## Saved data entries
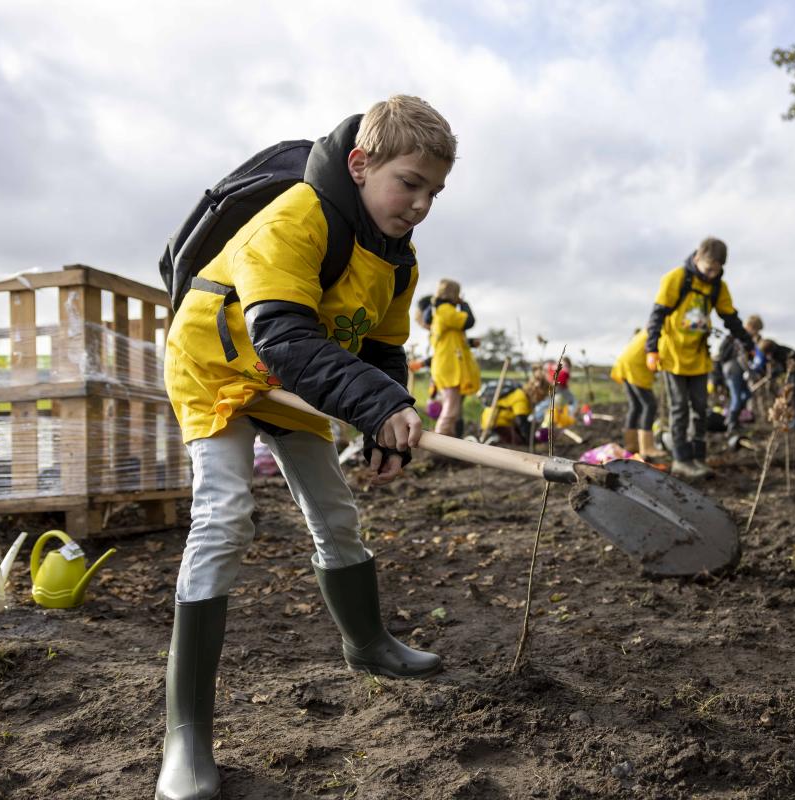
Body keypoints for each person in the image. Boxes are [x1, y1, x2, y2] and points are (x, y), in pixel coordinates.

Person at [156, 95, 457, 800]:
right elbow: (285, 337)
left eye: (434, 192)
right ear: (360, 165)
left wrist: (389, 422)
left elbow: (381, 353)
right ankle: (185, 734)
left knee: (335, 511)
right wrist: (374, 406)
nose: (420, 204)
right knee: (226, 518)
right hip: (219, 368)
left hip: (292, 382)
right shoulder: (297, 217)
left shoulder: (397, 260)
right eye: (408, 183)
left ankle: (369, 644)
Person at [646, 236, 753, 480]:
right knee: (679, 408)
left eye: (717, 270)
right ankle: (681, 460)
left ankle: (698, 458)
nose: (712, 274)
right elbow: (657, 316)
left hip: (699, 358)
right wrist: (652, 349)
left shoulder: (717, 287)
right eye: (708, 269)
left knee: (700, 410)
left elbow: (731, 319)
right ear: (697, 258)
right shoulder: (676, 279)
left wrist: (748, 344)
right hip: (673, 356)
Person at [428, 279, 478, 437]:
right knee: (451, 408)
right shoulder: (445, 310)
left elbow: (453, 340)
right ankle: (440, 440)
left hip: (444, 365)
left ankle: (446, 441)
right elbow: (469, 321)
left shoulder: (440, 312)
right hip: (448, 366)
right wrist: (464, 304)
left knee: (451, 406)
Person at [610, 329, 661, 459]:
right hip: (635, 367)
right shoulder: (662, 329)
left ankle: (631, 445)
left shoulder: (645, 331)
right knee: (650, 405)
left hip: (624, 365)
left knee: (636, 406)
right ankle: (647, 447)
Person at [480, 368, 548, 444]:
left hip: (504, 421)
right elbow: (522, 422)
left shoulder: (523, 395)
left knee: (522, 438)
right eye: (543, 396)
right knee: (518, 443)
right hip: (495, 422)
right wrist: (531, 441)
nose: (543, 399)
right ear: (537, 392)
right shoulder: (521, 398)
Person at [756, 337, 795, 430]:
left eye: (766, 354)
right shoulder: (778, 350)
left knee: (793, 396)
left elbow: (784, 368)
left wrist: (773, 374)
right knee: (788, 397)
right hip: (794, 372)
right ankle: (789, 421)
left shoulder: (780, 353)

## What you will do
Looking at the entries above, copy out every line in which "elbow" occurs.

## Reply to the exercise
right elbow: (285, 337)
left elbow: (381, 353)
right elbow: (657, 316)
left elbow: (731, 319)
left elbow: (453, 340)
right elbow: (469, 321)
right elbow: (522, 422)
left elbow: (784, 368)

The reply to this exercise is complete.